Según el fragmento, ¿en qué película afirma la doctora Amelia Brand que el amor trasciende el tiempo y el espacio?
─── FRAGMENTO
Miedo a exponerme (y exponerte) tanto. ¿Para qué? Miedo a no estar a la altura, a no ser “tu roble”, a que el desasosiego se haga fuerte frente a la alegría. Miedo a que todo esto nos cambie, a no ser los que éramos ni tampoco los que íbamos a ser, recuerdo una conversación que tuvimos, una mañana de noviembre, antes de que la sombra cubriese de ceniza tu piel bonita, antes del frío: “Que no sea el miedo quien elija por nosotros”. Tenías razón. Leo esta mañana en torno a la paradoja de Teseo: un barco cuyas piezas se cambian una a una hasta que todas son diferentes de las originales, ¿sigue siendo ese barco? Yo creo que sí. También creo que el amor, como dice la doctora Amelia Brand en Interstellar, “es la única cosa que trasciende el tiempo y espacio. Tal vez debamos creer en eso, incluso si no podemos entenderlo”. It has to mean something. Miedo a no saber quererte, a quererte mal, a no decírtelo lo suficiente, a no besarte, a que este miedo me hiele, a no llegar a tiempo al tiempo.
Miedo cada vez (cada maldita vez) que vuelvo del campo tras ver a mi madre, en su casa bajo los cerros, sus ojos cada día más pequeños, su manera de agarrarse con cuidado a las barandas de yerro, su andar cada día más lento, me aterra sentirte tan frágil, mamá. Miedo —este cruje muy dentro— a imaginar el mundo sin ti, a apagarme de nuevo, a que no estés orgullosa de mí, a fallarte como Borges a su madre, Leonor: “Mis padres me engendraron para el juego arriesgado y hermoso de la vida / para la tierra, el agua, el aire, el fuego, Los defraudé. No fui feliz”. Miedo a no saber mirar el mundo como lo haces tú: con tu mirada inocente y luminosa, nunca (jamás) te dejas abatir por la tristeza, siempre esperas lo mejor de los demás, riegas las plantas cada día, para no saber querer (no te enseñaron) quieres muchísimo, mamá. Crees (de corazón lo crees) que mañana saldrá el sol. Confías en mí más que yo mismo.
──────
─── RELACIÓN DE FILAS
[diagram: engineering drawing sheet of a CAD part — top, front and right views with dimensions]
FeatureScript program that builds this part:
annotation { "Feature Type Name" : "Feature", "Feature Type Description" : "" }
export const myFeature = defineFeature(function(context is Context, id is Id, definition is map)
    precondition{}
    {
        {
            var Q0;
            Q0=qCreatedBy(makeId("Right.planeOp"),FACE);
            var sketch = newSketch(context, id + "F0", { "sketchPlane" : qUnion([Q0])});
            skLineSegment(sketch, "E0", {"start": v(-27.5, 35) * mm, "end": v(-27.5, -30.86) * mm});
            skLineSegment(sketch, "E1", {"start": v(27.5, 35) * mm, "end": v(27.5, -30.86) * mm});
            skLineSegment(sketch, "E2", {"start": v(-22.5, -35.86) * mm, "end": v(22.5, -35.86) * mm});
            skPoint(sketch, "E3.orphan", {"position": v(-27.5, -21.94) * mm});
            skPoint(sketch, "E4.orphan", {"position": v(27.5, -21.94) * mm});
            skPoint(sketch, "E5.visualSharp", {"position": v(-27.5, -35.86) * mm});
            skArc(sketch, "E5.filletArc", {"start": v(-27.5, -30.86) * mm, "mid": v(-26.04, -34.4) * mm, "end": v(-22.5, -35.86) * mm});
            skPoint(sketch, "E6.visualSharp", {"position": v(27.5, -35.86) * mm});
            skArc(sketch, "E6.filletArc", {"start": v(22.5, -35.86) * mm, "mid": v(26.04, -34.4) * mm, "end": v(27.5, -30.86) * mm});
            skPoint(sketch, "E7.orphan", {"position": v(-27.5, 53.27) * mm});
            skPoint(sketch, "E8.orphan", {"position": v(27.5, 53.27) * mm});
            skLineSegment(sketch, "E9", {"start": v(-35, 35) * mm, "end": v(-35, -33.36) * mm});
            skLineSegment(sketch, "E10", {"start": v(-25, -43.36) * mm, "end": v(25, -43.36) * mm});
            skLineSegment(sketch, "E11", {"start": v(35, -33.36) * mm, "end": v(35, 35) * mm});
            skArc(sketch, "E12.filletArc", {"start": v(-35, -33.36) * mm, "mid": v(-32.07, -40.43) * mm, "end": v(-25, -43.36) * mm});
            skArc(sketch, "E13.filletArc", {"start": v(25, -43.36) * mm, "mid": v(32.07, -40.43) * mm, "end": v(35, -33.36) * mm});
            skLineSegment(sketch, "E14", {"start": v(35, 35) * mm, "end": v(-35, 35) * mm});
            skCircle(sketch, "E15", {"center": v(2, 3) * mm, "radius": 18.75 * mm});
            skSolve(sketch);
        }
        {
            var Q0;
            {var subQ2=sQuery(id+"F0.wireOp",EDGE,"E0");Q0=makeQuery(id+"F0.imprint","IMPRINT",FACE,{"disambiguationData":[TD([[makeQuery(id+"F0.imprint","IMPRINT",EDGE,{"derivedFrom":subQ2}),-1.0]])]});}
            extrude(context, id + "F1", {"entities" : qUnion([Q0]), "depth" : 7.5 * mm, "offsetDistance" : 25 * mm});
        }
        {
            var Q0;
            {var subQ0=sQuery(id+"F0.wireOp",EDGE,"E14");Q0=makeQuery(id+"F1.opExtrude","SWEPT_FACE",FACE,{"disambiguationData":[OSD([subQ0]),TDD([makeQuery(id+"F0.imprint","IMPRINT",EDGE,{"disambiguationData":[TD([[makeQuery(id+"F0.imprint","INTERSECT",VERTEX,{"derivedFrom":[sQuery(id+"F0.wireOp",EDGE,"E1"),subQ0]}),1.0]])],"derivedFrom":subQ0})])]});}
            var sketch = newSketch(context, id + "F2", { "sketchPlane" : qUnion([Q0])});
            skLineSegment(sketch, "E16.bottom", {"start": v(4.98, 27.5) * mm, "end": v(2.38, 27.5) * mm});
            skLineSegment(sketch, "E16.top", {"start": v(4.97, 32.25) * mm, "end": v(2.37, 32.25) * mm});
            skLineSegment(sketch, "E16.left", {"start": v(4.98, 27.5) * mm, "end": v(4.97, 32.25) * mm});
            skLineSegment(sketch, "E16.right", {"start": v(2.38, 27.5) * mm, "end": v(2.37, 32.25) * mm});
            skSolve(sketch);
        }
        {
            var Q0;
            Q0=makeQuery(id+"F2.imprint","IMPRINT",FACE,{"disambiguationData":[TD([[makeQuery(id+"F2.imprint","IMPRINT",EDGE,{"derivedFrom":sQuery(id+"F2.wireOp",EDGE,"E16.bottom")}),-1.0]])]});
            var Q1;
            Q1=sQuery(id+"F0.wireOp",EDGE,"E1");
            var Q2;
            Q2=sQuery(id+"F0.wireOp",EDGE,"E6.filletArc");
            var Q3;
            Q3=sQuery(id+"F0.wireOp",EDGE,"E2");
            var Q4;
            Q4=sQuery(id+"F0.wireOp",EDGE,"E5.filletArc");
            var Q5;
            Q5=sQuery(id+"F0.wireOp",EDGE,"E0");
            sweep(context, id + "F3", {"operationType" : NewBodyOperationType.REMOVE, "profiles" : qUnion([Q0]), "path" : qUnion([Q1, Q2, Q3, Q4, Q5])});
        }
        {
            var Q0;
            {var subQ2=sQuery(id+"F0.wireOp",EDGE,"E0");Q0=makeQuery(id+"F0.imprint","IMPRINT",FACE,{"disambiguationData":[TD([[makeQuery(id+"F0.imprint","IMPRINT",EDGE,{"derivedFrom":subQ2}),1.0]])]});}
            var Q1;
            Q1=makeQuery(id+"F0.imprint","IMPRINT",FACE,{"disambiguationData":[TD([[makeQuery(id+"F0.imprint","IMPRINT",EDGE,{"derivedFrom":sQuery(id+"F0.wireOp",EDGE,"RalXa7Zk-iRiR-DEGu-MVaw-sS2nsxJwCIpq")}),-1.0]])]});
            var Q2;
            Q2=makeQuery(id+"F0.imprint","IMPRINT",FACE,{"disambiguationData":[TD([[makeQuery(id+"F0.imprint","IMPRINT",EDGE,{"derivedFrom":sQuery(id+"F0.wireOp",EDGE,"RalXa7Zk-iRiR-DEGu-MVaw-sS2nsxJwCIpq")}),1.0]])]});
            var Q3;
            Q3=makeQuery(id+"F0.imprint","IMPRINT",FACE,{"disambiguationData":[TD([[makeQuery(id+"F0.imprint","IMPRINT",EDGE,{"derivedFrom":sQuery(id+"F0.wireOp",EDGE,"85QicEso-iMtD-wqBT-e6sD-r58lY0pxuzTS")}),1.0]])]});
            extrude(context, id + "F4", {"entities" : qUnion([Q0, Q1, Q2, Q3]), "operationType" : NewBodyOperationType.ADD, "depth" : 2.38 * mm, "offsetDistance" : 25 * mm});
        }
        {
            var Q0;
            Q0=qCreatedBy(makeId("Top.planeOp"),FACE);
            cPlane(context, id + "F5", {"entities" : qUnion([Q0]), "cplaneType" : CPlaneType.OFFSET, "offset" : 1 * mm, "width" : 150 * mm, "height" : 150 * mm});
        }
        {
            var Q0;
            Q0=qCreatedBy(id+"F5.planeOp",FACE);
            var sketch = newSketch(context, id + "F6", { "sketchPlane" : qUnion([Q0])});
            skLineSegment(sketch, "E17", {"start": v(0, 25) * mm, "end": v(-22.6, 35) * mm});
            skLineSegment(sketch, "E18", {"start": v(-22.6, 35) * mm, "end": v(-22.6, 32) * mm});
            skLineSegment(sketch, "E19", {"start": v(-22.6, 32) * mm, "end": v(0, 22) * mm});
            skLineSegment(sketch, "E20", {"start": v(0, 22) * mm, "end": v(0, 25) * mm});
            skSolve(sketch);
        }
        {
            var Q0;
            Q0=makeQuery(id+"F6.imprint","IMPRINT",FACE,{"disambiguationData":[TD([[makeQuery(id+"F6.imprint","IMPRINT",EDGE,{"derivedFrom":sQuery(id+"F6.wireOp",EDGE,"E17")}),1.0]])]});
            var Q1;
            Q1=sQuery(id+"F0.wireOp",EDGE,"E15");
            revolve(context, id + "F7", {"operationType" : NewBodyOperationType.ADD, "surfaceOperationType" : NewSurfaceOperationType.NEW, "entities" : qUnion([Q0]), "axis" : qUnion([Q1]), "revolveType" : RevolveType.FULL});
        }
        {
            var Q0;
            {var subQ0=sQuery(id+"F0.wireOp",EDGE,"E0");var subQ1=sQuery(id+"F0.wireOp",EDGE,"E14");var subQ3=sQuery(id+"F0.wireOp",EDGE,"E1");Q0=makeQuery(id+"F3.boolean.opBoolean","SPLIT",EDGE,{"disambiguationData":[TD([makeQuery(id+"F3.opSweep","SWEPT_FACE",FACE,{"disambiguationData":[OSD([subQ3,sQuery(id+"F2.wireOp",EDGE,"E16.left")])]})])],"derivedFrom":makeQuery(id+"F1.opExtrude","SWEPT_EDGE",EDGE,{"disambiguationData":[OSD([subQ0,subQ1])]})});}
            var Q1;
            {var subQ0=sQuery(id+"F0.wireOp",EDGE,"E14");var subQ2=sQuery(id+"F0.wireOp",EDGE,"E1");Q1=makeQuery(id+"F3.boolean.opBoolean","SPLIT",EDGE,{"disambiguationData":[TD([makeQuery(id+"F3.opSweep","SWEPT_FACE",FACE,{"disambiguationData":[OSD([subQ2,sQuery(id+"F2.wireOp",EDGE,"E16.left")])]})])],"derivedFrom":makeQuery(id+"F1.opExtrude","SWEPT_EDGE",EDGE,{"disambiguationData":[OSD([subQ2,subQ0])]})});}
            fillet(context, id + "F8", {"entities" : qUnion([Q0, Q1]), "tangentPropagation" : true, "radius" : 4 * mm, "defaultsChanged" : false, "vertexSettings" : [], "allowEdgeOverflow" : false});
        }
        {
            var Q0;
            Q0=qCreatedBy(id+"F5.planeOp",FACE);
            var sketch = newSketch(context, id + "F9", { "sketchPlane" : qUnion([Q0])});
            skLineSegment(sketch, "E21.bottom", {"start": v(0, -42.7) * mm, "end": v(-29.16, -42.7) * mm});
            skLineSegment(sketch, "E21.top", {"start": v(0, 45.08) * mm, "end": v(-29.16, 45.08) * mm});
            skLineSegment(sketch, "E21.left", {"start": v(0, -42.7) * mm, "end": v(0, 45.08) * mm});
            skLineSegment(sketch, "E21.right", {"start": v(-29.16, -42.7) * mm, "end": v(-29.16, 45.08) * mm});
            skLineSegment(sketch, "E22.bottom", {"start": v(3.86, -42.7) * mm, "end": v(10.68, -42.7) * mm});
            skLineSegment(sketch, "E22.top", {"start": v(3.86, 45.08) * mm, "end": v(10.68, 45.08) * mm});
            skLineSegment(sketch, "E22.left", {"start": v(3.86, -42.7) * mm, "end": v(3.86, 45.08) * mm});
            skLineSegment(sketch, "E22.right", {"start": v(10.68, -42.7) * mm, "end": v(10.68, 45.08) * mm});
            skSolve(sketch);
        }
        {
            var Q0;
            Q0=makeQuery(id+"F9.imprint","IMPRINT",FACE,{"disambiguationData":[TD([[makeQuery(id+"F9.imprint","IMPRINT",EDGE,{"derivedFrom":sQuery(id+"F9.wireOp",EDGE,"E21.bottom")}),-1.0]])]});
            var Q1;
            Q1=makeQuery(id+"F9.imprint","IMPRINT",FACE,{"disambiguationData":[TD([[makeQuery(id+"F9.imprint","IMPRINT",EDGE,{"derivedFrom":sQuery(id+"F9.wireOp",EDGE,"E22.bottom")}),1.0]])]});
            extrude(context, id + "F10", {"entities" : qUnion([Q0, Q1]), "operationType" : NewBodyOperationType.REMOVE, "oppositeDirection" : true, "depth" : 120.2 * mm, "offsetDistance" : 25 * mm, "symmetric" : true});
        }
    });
──────
* SOLUCIÓN DE LA TAREA *
En Interstellar.